While the upgrade did not finish due to an issue on the radio, I see that it at least will retry fetching the block for three times (this is with modified logging so I can observe what is happening for this device):
2025-02-12 09:44:10.967 INFO (MainThread) [zigpy.device] [0x2722] OTA upgrade progress: (78296 / 240760): 32.5204%
2025-02-12 09:44:11.585 INFO (MainThread) [zigpy.device] [0x2722] OTA upgrade progress: (78336 / 240760): 32.5370%
2025-02-12 09:44:26.158 INFO (MainThread) [zigpy.device] [0x2722] OTA image_block handler exception
zigpy.exceptions.DeliveryError: Failed to deliver message: <sl_Status.ZIGBEE_DELIVERY_FAILED: 3074>
2025-02-12 09:44:31.303 INFO (MainThread) [zigpy.device] [0x2722] OTA image_block handler exception
zigpy.exceptions.DeliveryError: Failed to deliver message: <sl_Status.ZIGBEE_DELIVERY_FAILED: 3074>
2025-02-12 09:44:41.091 INFO (MainThread) [zigpy.device] [0x2722] OTA image_block handler exception
zigpy.exceptions.DeliveryError: Failed to deliver message: <sl_Status.ZIGBEE_DELIVERY_FAILED: 3074>
2025-02-12 09:44:51.092 INFO (MainThread) [zigpy.device] [0x2722] OTA image_block handler exception
It then stopped requesting new blocks.
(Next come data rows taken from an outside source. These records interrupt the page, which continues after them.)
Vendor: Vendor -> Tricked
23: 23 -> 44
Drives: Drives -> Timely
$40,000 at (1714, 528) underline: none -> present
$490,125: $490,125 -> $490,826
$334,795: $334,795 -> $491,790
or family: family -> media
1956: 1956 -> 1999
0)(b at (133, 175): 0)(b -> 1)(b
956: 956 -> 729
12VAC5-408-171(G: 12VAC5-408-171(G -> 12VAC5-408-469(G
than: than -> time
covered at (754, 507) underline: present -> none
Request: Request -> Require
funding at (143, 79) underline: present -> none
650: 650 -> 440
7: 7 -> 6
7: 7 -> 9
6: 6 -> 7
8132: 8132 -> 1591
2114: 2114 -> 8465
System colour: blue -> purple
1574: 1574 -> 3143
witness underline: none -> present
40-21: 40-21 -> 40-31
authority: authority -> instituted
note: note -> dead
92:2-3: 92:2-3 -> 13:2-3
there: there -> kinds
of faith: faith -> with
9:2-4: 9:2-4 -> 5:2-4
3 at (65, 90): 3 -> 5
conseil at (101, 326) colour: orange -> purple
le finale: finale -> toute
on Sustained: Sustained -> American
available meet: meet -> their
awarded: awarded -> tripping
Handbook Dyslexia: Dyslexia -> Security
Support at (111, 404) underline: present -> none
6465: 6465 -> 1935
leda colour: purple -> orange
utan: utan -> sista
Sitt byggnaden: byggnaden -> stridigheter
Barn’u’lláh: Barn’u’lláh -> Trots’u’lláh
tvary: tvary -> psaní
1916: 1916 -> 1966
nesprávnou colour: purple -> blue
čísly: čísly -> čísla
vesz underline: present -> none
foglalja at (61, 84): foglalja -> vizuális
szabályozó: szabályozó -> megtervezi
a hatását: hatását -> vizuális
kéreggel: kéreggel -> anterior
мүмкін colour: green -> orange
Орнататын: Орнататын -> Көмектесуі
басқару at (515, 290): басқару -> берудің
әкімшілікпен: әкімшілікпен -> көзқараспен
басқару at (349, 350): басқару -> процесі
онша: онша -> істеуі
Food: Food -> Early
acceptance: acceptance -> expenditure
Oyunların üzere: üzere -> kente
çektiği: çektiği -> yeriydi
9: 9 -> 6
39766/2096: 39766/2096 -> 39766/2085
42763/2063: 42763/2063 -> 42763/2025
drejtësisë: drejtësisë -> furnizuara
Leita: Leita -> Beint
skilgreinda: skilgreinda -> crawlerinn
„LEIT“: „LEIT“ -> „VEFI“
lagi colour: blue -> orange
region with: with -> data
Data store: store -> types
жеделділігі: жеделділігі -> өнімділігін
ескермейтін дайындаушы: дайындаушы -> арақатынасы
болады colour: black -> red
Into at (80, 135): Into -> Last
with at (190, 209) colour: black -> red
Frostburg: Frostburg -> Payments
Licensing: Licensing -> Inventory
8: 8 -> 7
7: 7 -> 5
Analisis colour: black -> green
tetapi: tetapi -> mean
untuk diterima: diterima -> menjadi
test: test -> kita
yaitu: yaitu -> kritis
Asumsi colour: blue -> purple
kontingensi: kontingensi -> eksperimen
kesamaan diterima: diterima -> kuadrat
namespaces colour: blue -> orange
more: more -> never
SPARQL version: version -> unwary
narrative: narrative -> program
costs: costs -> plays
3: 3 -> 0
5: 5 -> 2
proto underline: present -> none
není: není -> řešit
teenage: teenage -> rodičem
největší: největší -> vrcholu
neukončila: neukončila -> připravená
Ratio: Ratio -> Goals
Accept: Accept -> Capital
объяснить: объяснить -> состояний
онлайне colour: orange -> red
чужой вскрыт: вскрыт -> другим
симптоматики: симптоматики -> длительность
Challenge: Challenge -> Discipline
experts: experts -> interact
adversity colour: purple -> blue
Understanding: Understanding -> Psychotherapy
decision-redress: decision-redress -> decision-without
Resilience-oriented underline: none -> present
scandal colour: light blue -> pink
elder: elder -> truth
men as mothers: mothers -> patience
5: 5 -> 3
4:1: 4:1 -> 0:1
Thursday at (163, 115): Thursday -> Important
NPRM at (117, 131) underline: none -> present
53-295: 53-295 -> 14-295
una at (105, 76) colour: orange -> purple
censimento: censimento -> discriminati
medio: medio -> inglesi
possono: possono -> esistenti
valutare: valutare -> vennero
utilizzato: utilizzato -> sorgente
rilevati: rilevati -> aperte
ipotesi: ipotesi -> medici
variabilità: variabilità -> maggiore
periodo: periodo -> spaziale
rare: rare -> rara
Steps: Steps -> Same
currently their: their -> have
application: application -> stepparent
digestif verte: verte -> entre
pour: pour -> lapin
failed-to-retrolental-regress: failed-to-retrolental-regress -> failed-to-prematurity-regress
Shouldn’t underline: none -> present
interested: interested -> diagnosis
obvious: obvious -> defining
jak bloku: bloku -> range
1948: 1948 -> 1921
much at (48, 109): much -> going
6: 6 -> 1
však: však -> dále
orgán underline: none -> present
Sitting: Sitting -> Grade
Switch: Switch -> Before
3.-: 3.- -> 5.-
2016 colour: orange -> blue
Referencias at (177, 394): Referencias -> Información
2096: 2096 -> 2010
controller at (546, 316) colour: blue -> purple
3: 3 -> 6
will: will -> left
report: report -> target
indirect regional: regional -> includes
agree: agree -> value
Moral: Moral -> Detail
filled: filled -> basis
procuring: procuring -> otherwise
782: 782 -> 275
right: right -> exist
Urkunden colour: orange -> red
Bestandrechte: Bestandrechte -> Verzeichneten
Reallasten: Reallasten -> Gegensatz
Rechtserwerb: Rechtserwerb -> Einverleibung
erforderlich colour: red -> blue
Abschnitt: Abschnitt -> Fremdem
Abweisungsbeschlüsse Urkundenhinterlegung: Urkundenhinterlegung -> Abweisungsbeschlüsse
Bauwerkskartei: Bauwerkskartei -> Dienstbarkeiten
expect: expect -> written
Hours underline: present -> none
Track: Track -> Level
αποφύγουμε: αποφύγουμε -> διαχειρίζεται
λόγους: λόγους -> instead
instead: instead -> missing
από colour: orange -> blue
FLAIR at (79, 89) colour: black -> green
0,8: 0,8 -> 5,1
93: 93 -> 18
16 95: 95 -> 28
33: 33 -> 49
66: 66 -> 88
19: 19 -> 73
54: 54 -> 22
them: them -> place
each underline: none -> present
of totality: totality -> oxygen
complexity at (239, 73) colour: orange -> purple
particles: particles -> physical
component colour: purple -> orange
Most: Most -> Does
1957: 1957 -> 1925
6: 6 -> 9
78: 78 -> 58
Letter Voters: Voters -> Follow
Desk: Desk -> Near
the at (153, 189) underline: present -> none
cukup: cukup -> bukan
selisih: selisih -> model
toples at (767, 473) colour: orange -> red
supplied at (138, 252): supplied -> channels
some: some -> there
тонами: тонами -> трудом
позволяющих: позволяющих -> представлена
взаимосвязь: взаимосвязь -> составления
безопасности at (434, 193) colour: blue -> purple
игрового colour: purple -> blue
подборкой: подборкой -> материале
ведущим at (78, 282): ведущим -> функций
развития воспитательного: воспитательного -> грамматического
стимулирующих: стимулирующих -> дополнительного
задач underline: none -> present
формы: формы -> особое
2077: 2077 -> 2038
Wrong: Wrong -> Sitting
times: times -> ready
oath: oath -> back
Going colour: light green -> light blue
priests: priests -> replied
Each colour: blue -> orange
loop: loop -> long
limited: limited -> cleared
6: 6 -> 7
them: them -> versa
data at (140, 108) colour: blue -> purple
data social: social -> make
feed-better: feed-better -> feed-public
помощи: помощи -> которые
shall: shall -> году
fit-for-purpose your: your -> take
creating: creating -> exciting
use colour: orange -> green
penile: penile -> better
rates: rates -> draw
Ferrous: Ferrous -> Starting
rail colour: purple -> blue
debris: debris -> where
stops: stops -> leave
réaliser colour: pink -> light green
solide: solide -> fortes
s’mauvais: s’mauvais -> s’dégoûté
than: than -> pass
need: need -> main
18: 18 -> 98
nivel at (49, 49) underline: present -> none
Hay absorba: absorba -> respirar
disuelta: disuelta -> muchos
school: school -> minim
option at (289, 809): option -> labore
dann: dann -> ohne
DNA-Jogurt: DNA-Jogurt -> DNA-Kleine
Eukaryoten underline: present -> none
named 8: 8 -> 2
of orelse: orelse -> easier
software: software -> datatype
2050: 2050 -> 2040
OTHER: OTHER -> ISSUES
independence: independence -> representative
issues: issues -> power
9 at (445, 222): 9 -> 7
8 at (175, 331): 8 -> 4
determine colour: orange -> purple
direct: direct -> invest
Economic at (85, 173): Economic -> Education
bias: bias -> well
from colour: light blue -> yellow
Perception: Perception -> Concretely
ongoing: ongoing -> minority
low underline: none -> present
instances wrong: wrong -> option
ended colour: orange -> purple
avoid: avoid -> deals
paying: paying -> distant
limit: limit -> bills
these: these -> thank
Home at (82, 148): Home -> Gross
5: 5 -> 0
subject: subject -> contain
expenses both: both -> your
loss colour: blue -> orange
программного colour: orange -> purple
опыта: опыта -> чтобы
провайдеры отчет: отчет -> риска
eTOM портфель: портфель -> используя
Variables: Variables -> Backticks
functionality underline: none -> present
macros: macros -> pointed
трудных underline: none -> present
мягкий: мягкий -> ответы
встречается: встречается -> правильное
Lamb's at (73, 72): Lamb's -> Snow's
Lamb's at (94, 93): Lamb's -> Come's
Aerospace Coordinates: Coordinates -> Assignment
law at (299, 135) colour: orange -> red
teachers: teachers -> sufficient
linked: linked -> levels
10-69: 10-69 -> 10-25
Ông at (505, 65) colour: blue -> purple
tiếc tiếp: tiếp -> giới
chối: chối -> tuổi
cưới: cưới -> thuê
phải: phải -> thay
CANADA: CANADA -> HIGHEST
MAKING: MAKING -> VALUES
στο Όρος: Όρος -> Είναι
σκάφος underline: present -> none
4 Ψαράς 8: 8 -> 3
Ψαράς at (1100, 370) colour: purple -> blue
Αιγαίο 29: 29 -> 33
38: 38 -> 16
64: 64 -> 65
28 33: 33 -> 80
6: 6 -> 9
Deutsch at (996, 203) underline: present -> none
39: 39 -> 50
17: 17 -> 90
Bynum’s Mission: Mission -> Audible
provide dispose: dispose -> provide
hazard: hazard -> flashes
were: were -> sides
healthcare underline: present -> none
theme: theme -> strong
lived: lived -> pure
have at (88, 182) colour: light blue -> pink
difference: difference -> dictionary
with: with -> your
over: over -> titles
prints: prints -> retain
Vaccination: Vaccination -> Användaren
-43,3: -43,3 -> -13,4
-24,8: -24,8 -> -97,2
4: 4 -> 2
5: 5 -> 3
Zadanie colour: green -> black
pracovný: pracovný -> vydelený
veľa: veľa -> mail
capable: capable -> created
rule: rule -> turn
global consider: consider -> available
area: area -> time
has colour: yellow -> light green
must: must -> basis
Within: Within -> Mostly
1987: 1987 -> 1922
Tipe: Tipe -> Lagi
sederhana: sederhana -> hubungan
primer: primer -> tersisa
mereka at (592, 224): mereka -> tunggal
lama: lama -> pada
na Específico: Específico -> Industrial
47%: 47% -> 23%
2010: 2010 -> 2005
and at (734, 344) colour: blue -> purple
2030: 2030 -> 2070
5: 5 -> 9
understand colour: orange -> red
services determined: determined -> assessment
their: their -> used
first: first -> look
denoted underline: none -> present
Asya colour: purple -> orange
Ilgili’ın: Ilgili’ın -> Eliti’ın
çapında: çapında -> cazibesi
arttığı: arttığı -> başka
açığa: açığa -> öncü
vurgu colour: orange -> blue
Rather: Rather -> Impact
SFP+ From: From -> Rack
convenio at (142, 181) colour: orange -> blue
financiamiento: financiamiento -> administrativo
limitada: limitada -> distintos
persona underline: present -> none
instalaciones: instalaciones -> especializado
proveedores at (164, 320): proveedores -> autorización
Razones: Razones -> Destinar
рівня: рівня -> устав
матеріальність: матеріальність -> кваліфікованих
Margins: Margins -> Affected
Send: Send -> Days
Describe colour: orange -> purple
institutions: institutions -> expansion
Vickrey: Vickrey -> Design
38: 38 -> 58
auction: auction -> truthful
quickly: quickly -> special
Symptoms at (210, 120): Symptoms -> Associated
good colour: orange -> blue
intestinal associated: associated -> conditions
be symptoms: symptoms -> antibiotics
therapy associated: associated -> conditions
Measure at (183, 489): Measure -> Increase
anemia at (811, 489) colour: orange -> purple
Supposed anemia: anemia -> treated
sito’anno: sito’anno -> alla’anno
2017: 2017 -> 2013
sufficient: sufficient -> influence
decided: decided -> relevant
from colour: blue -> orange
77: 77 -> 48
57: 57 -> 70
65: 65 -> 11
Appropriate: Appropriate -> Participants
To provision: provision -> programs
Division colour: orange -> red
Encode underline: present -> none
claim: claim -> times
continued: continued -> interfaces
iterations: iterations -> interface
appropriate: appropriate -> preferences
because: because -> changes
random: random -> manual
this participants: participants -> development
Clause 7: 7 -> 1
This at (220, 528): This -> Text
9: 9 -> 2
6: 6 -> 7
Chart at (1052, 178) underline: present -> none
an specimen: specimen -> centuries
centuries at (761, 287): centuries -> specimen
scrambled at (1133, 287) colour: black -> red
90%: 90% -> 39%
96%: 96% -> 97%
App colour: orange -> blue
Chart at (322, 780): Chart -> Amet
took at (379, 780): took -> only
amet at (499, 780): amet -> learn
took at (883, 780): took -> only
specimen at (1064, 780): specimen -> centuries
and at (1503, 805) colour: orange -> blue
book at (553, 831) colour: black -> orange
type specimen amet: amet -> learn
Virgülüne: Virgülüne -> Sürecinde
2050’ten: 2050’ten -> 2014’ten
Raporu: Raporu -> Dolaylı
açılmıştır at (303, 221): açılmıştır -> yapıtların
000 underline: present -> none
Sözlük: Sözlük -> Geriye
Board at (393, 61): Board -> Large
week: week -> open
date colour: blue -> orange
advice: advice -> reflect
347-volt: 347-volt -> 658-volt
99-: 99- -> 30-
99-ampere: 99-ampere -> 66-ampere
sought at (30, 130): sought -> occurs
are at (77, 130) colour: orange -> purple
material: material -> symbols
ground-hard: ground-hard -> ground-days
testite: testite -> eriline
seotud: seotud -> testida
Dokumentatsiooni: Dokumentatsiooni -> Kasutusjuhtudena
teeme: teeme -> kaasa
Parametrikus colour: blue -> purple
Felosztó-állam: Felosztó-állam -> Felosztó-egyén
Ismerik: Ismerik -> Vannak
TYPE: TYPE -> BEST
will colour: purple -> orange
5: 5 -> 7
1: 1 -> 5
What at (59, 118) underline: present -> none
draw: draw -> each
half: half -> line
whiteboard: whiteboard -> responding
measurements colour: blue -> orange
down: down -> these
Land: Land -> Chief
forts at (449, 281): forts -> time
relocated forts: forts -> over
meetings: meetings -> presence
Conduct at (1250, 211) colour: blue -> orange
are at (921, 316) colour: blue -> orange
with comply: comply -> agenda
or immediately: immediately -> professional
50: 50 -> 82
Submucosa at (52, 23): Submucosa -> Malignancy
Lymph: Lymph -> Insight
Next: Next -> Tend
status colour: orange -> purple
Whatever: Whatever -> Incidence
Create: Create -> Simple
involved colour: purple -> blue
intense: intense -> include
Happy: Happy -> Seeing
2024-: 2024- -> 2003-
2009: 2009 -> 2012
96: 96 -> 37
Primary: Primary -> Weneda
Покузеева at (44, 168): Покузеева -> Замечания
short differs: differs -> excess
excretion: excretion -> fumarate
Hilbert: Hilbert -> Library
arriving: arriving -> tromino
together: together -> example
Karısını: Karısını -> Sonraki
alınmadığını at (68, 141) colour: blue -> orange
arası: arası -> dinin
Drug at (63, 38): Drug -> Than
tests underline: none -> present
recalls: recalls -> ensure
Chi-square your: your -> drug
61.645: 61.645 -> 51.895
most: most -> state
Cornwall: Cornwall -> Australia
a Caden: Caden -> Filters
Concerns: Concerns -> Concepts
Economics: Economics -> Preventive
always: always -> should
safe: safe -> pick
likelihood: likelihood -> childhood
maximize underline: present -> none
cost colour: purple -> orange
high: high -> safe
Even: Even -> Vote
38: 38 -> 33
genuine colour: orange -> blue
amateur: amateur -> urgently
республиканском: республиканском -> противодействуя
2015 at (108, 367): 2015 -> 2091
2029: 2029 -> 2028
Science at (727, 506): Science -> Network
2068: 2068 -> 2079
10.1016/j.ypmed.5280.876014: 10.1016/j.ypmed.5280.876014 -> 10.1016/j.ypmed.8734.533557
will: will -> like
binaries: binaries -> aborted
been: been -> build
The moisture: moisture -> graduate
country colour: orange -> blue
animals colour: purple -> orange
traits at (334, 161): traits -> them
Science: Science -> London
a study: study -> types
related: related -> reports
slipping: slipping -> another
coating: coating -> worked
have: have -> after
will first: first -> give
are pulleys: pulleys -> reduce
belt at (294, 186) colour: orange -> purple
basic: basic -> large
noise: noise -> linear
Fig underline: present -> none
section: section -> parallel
It remains to be seen whether it will resume downloading the image from where it left it or if it will restart the transfer. Either way, the chances of an successful upgrade are greatly increased, I have succesfully upgraded two IKEA tradfri switches using these modifications that refused to complete the uprade process previously.